There’s healing in seeing trees bloom after a long winter. It’s no longer as cold as when we first came to Montana. No more heavy jackets and uncomfortable shoes; I’ve put them all in our storage cabinet, where they’ll stay unused until next cold season.
I hadn’t worn my flip-flops in a while; they felt so foreign when I put them on yesterday. My feet were getting used to feeling the earth again, and the wild dandelions pledged of a great summer ahead. I felt the urge to pick them and blow away their seeds but I resisted. Not yet. There will be a perfect time for that.
From work, I took a bus whose driver endearingly told me they could only drop me off at Main Street. Which meant I had to walk through the rain to get home. I had no choice, but the rain was light, and Google Maps estimated I would arrive in 11 minutes.
Once I hopped off the bus, I began my journey. The roads here don’t have pedestrian crosswalks. One could get confused as to where to cross legally and safely. Usually, people cross at the traffic lights. But that was too far away. I just ensured there were no police cars before crossing toward the end of 12th Avenue East.

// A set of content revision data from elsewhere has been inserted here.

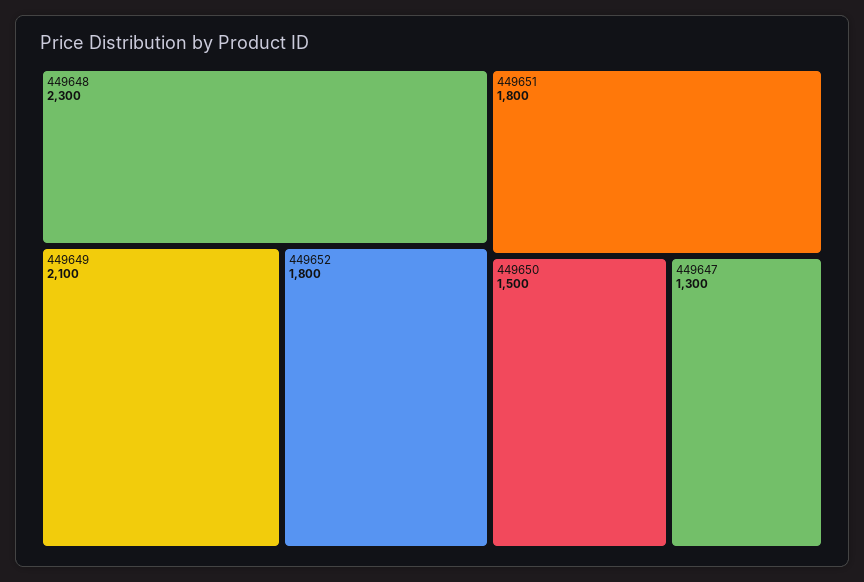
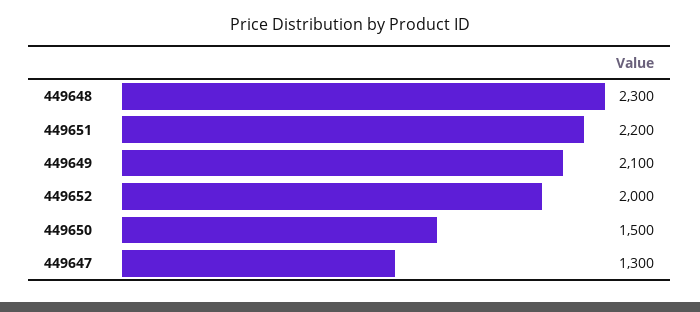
  {
    "449648": 2300,
    "449649": 2100,
-   "449652": 1800,
+   "449652": 2000,
-   "449651": 1800,
+   "449651": 2200,
    "449650": 1500,
    "449647": 1300
  }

I walked 11 blocks to get to our apartment. My shoes were wet but I didn’t mind for the place was peaceful. I was the only person walking at that moment.

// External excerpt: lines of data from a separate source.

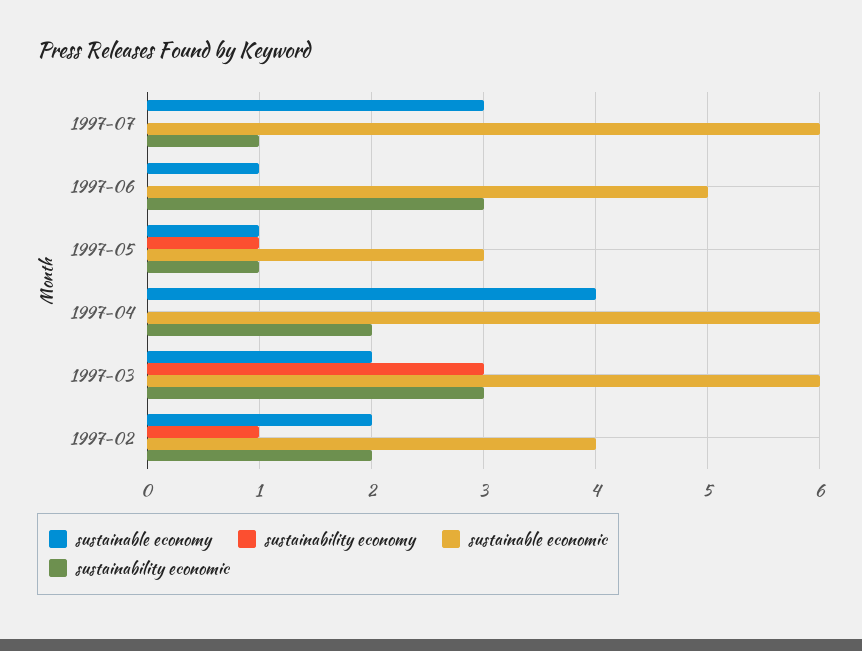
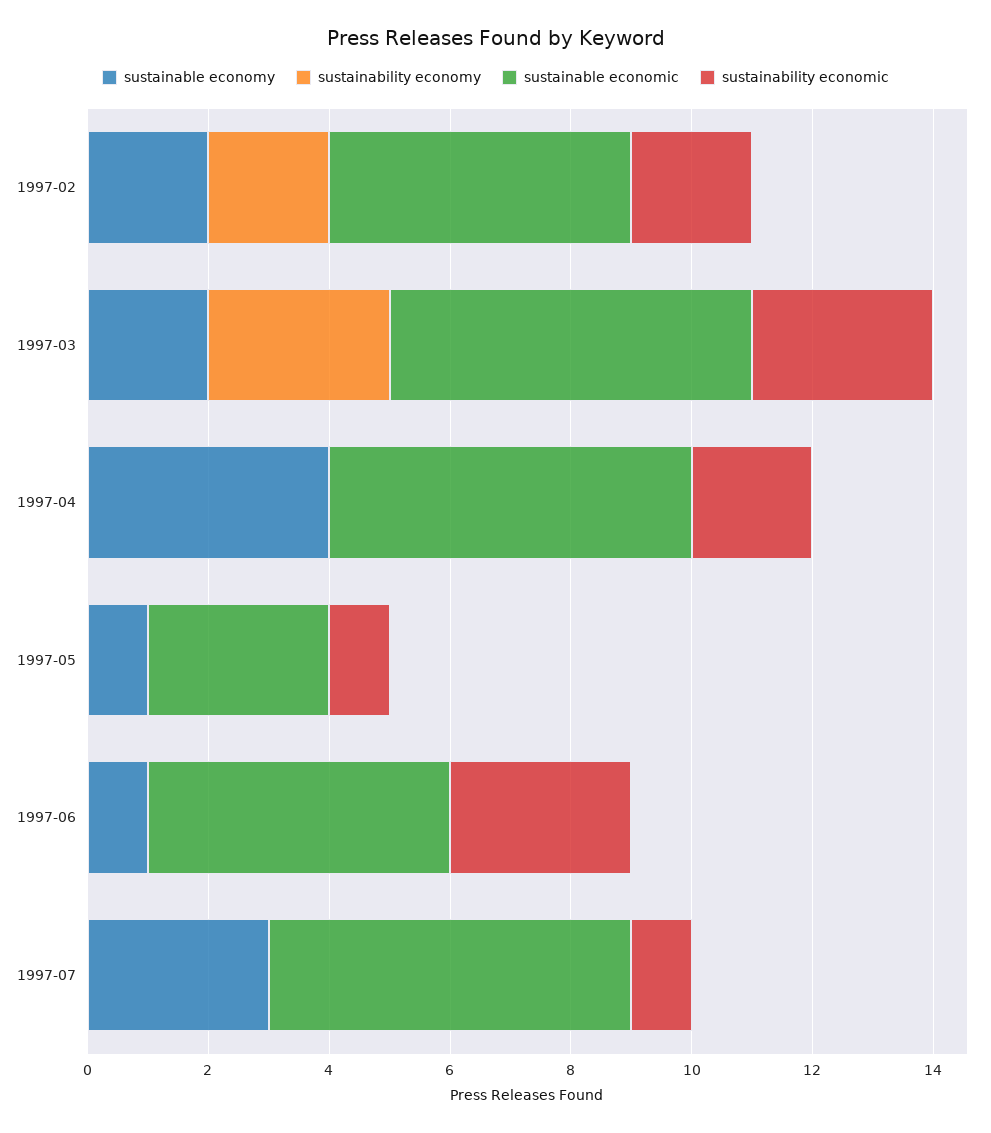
  {
    "sustainable economy": {
      "1997-07": 3,
      "1997-06": 1,
      "1997-05": 1,
      "1997-04": 4,
      "1997-03": 2,
      "1997-02": 2
    },
    "sustainability economy": {
      "1997-07": 0,
      "1997-06": 0,
-     "1997-05": 1,
+     "1997-05": 0,
      "1997-04": 0,
      "1997-03": 3,
-     "1997-02": 1
+     "1997-02": 2
    },
    "sustainable economic": {
      "1997-07": 6,
      "1997-06": 5,
      "1997-05": 3,
      "1997-04": 6,
      "1997-03": 6,
-     "1997-02": 4
+     "1997-02": 5
    },
    "sustainability economic": {
      "1997-07": 1,
      "1997-06": 3,
      "1997-05": 1,
      "1997-04": 2,
      "1997-03": 3,
      "1997-02": 2
    }
  }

It’s been raining for a week now. Rain makes everything gloomy; it summons all the skin-walker-like demons to come out of their hidings. To creep in, out, on and up. To glare at you while you endure living this hard life you never asked for.
I was about to feel sad until I saw the trees. They’re insanely beautiful!
Trees with different shapes and colors. They’re just as diverse as humans. The picture of greens with little patches of brown and white enthralls. It felt as if I were inside a painting– that I was the figure the artist had included to balance the composition. I caught myself daydreaming of powerful winds blowing through my hair while I danced among the trees.
I couldn’t be more grateful for filling my heart with joy. Maybe that’s why trees bloom during Springtime– because it rains. Trees provide relief from a dismal feeling.
Going back to reality, I finally reached our apartment. I sat in the tub with a heart yearning for something I did not fully understand.